(Collected data)
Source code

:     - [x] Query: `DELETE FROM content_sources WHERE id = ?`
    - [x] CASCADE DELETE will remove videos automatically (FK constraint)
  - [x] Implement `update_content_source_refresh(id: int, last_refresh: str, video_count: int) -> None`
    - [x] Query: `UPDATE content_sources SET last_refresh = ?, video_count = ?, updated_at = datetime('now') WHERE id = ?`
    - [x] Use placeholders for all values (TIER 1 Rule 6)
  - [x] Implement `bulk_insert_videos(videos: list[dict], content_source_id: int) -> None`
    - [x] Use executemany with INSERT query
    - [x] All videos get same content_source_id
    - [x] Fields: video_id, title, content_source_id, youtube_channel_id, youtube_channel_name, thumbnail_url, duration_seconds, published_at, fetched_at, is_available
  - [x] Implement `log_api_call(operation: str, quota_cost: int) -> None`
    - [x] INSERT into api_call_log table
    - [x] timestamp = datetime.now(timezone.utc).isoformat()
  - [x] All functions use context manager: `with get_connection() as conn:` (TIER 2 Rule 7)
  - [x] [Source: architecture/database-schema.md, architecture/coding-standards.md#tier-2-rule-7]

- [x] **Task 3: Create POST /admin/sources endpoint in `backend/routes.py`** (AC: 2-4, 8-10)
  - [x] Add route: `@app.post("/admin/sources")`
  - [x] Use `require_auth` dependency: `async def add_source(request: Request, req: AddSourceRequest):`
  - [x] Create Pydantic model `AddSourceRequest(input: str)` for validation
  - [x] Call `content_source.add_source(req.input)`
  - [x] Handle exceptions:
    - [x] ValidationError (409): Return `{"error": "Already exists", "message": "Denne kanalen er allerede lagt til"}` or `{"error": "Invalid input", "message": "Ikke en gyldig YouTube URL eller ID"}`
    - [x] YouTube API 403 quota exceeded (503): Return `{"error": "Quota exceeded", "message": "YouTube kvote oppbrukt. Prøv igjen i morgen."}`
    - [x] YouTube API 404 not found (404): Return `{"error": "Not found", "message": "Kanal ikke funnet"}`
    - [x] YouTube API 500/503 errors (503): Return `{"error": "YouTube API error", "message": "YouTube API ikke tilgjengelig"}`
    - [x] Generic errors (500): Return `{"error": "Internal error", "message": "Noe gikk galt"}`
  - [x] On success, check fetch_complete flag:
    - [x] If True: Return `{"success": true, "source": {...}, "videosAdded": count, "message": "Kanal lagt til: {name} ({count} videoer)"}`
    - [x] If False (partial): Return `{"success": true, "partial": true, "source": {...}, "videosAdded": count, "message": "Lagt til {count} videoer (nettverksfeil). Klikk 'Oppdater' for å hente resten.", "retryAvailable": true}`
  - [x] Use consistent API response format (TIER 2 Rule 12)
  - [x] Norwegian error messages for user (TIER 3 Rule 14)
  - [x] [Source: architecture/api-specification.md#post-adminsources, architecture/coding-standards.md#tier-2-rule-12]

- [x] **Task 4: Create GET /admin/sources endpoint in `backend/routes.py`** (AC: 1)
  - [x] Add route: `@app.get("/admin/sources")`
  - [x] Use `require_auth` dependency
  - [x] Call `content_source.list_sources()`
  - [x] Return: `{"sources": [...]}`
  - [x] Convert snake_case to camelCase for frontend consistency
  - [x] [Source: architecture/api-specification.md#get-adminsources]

▸ EXERCISE GOAL
Reproduce every entry above line for line, changing nothing.

▸ TASK RESULT
Source code

:     - [x] Query: `DELETE FROM content_sources WHERE id = ?`
    - [x] CASCADE DELETE will remove videos automatically (FK constraint)
  - [x] Implement `update_content_source_refresh(id: int, last_refresh: str, video_count: int) -> None`
    - [x] Query: `UPDATE content_sources SET last_refresh = ?, video_count = ?, updated_at = datetime('now') WHERE id = ?`
    - [x] Use placeholders for all values (TIER 1 Rule 6)
  - [x] Implement `bulk_insert_videos(videos: list[dict], content_source_id: int) -> None`
    - [x] Use executemany with INSERT query
    - [x] All videos get same content_source_id
    - [x] Fields: video_id, title, content_source_id, youtube_channel_id, youtube_channel_name, thumbnail_url, duration_seconds, published_at, fetched_at, is_available
  - [x] Implement `log_api_call(operation: str, quota_cost: int) -> None`
    - [x] INSERT into api_call_log table
    - [x] timestamp = datetime.now(timezone.utc).isoformat()
  - [x] All functions use context manager: `with get_connection() as conn:` (TIER 2 Rule 7)
  - [x] [Source: architecture/database-schema.md, architecture/coding-standards.md#tier-2-rule-7]

- [x] **Task 3: Create POST /admin/sources endpoint in `backend/routes.py`** (AC: 2-4, 8-10)
  - [x] Add route: `@app.post("/admin/sources")`
  - [x] Use `require_auth` dependency: `async def add_source(request: Request, req: AddSourceRequest):`
  - [x] Create Pydantic model `AddSourceRequest(input: str)` for validation
  - [x] Call `content_source.add_source(req.input)`
  - [x] Handle exceptions:
    - [x] ValidationError (409): Return `{"error": "Already exists", "message": "Denne kanalen er allerede lagt til"}` or `{"error": "Invalid input", "message": "Ikke en gyldig YouTube URL eller ID"}`
    - [x] YouTube API 403 quota exceeded (503): Return `{"error": "Quota exceeded", "message": "YouTube kvote oppbrukt. Prøv igjen i morgen."}`
    - [x] YouTube API 404 not found (404): Return `{"error": "Not found", "message": "Kanal ikke funnet"}`
    - [x] YouTube API 500/503 errors (503): Return `{"error": "YouTube API error", "message": "YouTube API ikke tilgjengelig"}`
    - [x] Generic errors (500): Return `{"error": "Internal error", "message": "Noe gikk galt"}`
  - [x] On success, check fetch_complete flag:
    - [x] If True: Return `{"success": true, "source": {...}, "videosAdded": count, "message": "Kanal lagt til: {name} ({count} videoer)"}`
    - [x] If False (partial): Return `{"success": true, "partial": true, "source": {...}, "videosAdded": count, "message": "Lagt til {count} videoer (nettverksfeil). Klikk 'Oppdater' for å hente resten.", "retryAvailable": true}`
  - [x] Use consistent API response format (TIER 2 Rule 12)
  - [x] Norwegian error messages for user (TIER 3 Rule 14)
  - [x] [Source: architecture/api-specification.md#post-adminsources, architecture/coding-standards.md#tier-2-rule-12]

- [x] **Task 4: Create GET /admin/sources endpoint in `backend/routes.py`** (AC: 1)
  - [x] Add route: `@app.get("/admin/sources")`
  - [x] Use `require_auth` dependency
  - [x] Call `content_source.list_sources()`
  - [x] Return: `{"sources": [...]}`
  - [x] Convert snake_case to camelCase for frontend consistency
  - [x] [Source: architecture/api-specification.md#get-adminsources]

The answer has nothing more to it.